First, a reminder about “scriptural foundation”: To speak of the Catholic faith as “based” in Scripture is pure anachronism. The Church herself wrote the New Testament, and canonized the Old Testament. The Church had been expanding throughout the world for more than three centuries before she established the canon of Scripture. In the New Testament, the Church enshrined key elements of the Gospel, but not its entirety. Read again John 21:25. The Catholic faith, therefore, cannot be “based” in Scripture, but it is reflected in Scripture.
We are all born with original sin; what the Council of Trent called “death of the soul.” That is the reason the Church baptizes even infants who have no personal sins.
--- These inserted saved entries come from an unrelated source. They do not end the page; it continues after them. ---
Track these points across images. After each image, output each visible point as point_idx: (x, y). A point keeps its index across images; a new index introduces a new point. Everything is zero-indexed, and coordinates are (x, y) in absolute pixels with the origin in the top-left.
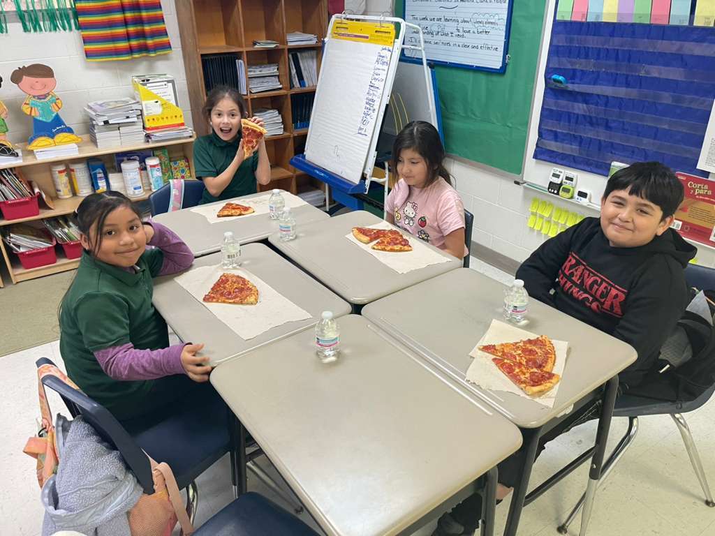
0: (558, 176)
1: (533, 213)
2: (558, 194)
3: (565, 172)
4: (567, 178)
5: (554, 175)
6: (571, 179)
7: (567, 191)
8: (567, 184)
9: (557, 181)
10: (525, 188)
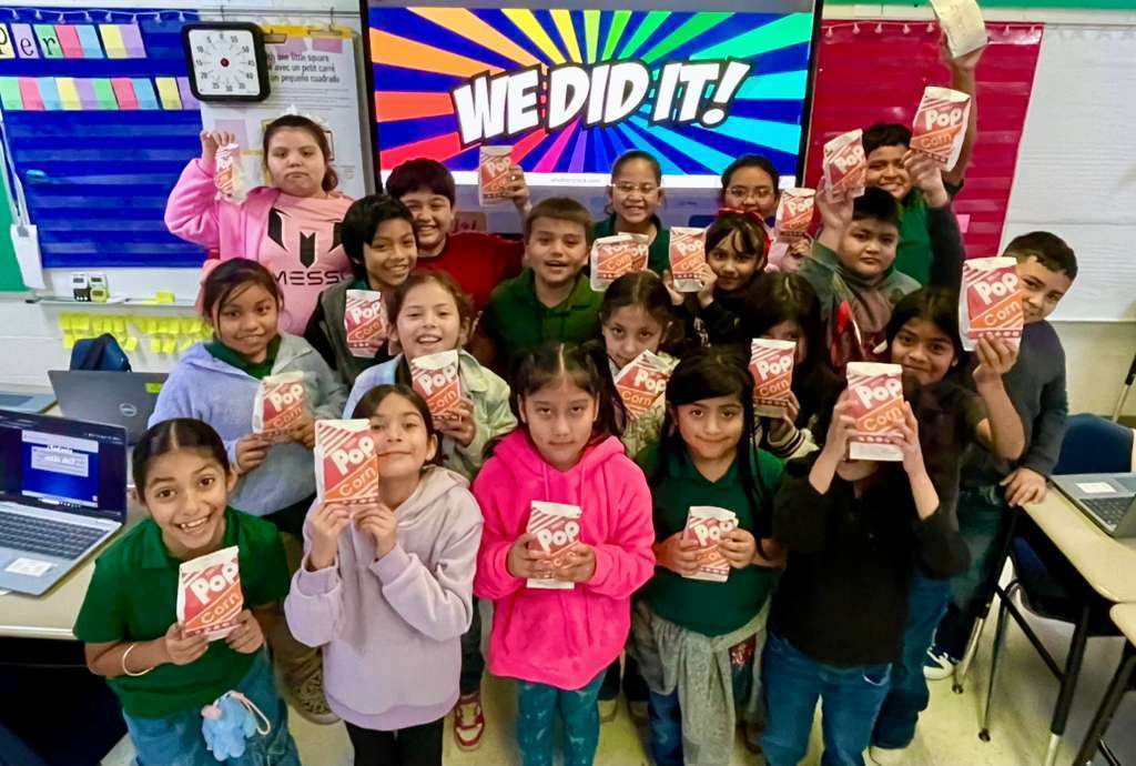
0: (81, 281)
1: (67, 332)
2: (89, 300)
3: (87, 274)
4: (94, 280)
5: (76, 280)
6: (99, 280)
7: (99, 293)
8: (96, 287)
9: (83, 286)
10: (43, 304)
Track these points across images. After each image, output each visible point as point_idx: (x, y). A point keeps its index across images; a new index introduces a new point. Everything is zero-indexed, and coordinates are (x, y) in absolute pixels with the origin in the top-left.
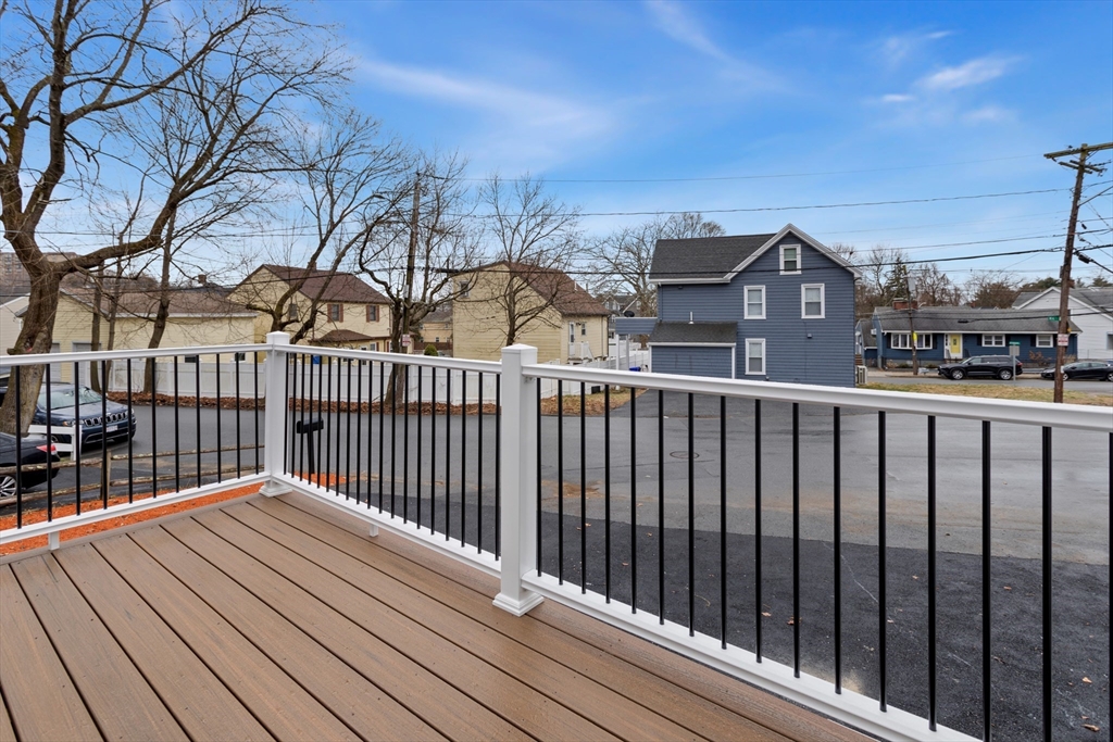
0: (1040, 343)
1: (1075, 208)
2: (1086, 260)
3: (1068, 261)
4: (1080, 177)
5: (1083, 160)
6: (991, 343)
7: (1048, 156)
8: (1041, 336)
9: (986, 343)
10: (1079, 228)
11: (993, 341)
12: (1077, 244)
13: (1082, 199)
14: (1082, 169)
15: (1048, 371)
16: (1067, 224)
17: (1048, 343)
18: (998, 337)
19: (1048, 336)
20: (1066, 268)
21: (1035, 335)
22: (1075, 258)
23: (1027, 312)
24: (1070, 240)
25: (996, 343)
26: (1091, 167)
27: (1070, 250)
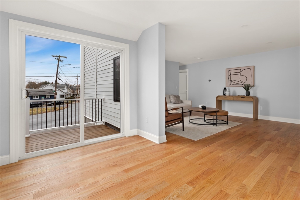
0: (47, 97)
1: (58, 68)
2: (59, 79)
3: (56, 79)
4: (59, 62)
5: (59, 59)
6: (35, 98)
7: (52, 56)
8: (47, 96)
9: (34, 98)
10: (58, 73)
11: (36, 97)
12: (58, 76)
13: (59, 67)
14: (59, 60)
15: (49, 104)
16: (56, 72)
17: (49, 97)
18: (37, 96)
19: (48, 96)
20: (56, 81)
21: (46, 96)
22: (58, 79)
23: (43, 90)
24: (57, 75)
25: (37, 98)
26: (61, 60)
27: (57, 77)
We want our newborns to be incorporated into the Mystical Body of Christ at the earliest possible time. The fact that grace is purely a gift is most clearly demonstrated in baptizing infants.
Consider this: When a child is born of American parents, the child receives a great gift, American citizenship. In order to exercise that gift the child will need instruction for mature citizenship. But never will the child be more of a citizen than at the moment of birth. By analogy we can say that the infant becomes a Christian at the moment of baptism. Yet that infant will need nurture for the rest of his or her life to grow in sanctity. The Acts of the Apostles refers to baptism of households (see 16:15), which presumably included young children, even infants. Beginning in the second century, there is clear testimony to infant baptism as an immemorial tradition of the Church.